Grim Reaper Broadheads – When hunting gobblers I think the wider your cut is, and the  tougher your broadhead is, the better your chances are to drop your gobbler right away. When you make your shot nothing beats watching ’em drop. And, quite spectacularly,  that definitely happened today. This 100 grain Whitetail Special from Grim Reaper broadhead is a real winner.

Victory Arrows – I’m shooting Victory V Force carbon shafts. These carbon arrows group tight and fly fast. They are very tough too, I’ve shot wild hogs, deer and an alligator with them and have never had one break. Victory makes strong, accurate shooting arrows.

I fletched my own arrows with the Arizona EZ Mini Fletch. It does 3 feathers at a time and is easy and fast to use. The vanes were white Bohning Blazers and I use the super fast drying Goat Tuff glue.

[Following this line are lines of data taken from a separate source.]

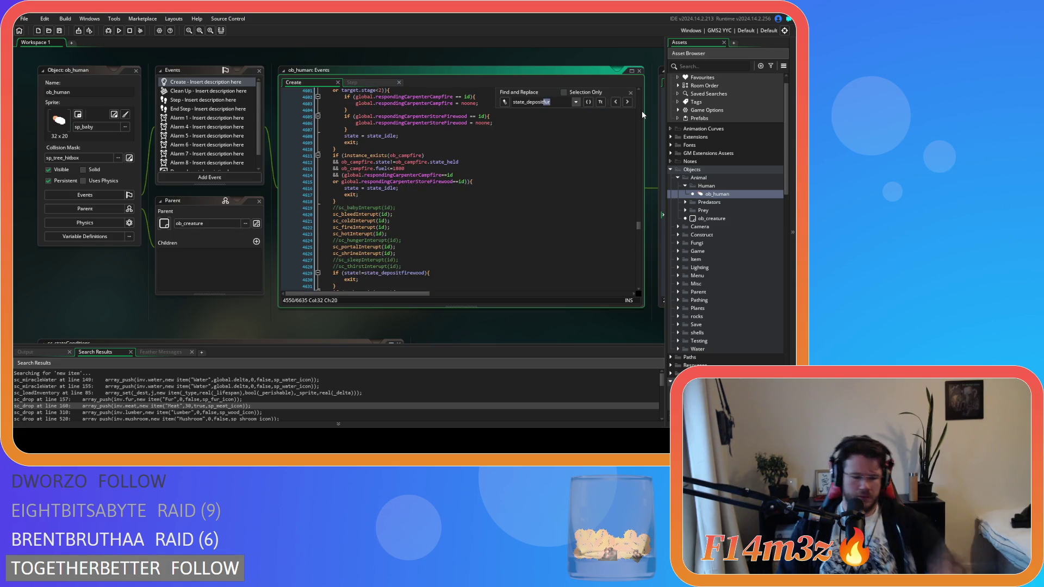
# - Search for state_depositmeat and confirm the meat state calls leaveParty(id)
pyautogui.write('meat')
pyautogui.press('Return')
pyautogui.scroll(-8, 513, 218)
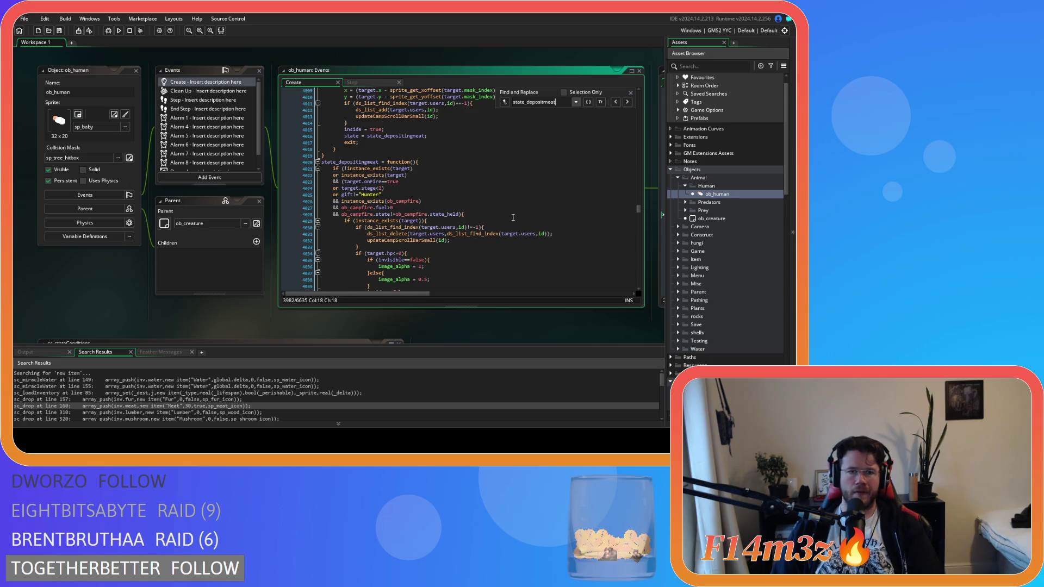
pyautogui.scroll(-20, 513, 218)
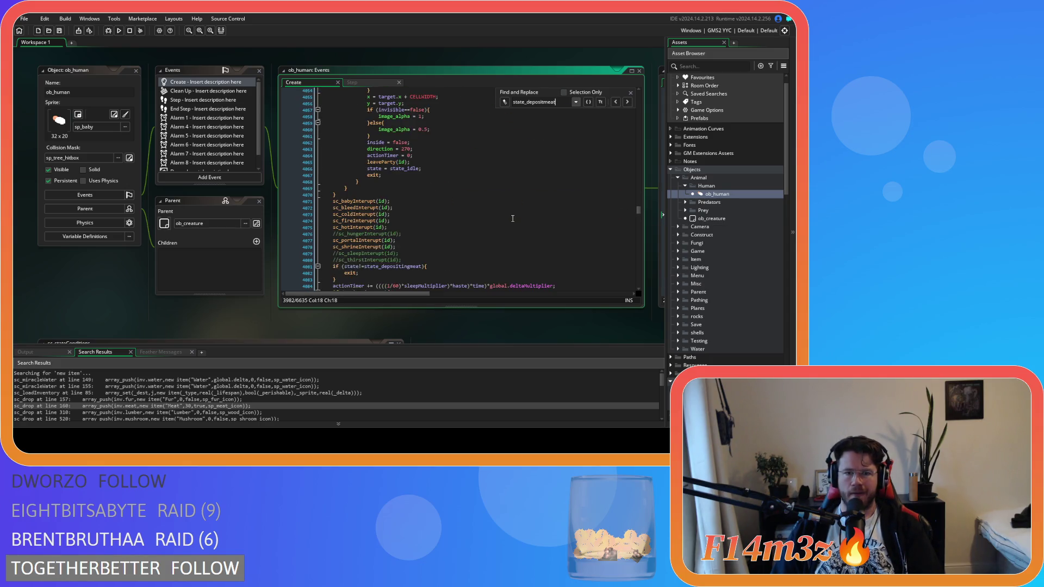
pyautogui.scroll(20, 513, 219)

On The Bow – My friend Gene Curry installed a string loop and a Whisper-Peep on my bowstring. My bow quiver is the Alpine Soft Loc 5 arrow model. It is quiet and can easily be removed from the bow (for hunters who want to do that). The arrow rest is the Alpine Whisperflite fall away rest. This rest is built for speed bows, meaning it gets out of the way faster than many of the other drop aways. I’ve used this rest for 4 years and it is excellent. The bow sight is the Cobra Archery BoomSlang. I got the one with the largest pins available, those tiny pins are difficult for me to see inside a dark ground blind but Cobra pins are large and easy to see. I also had Nikon Binoculars and Rangefinder.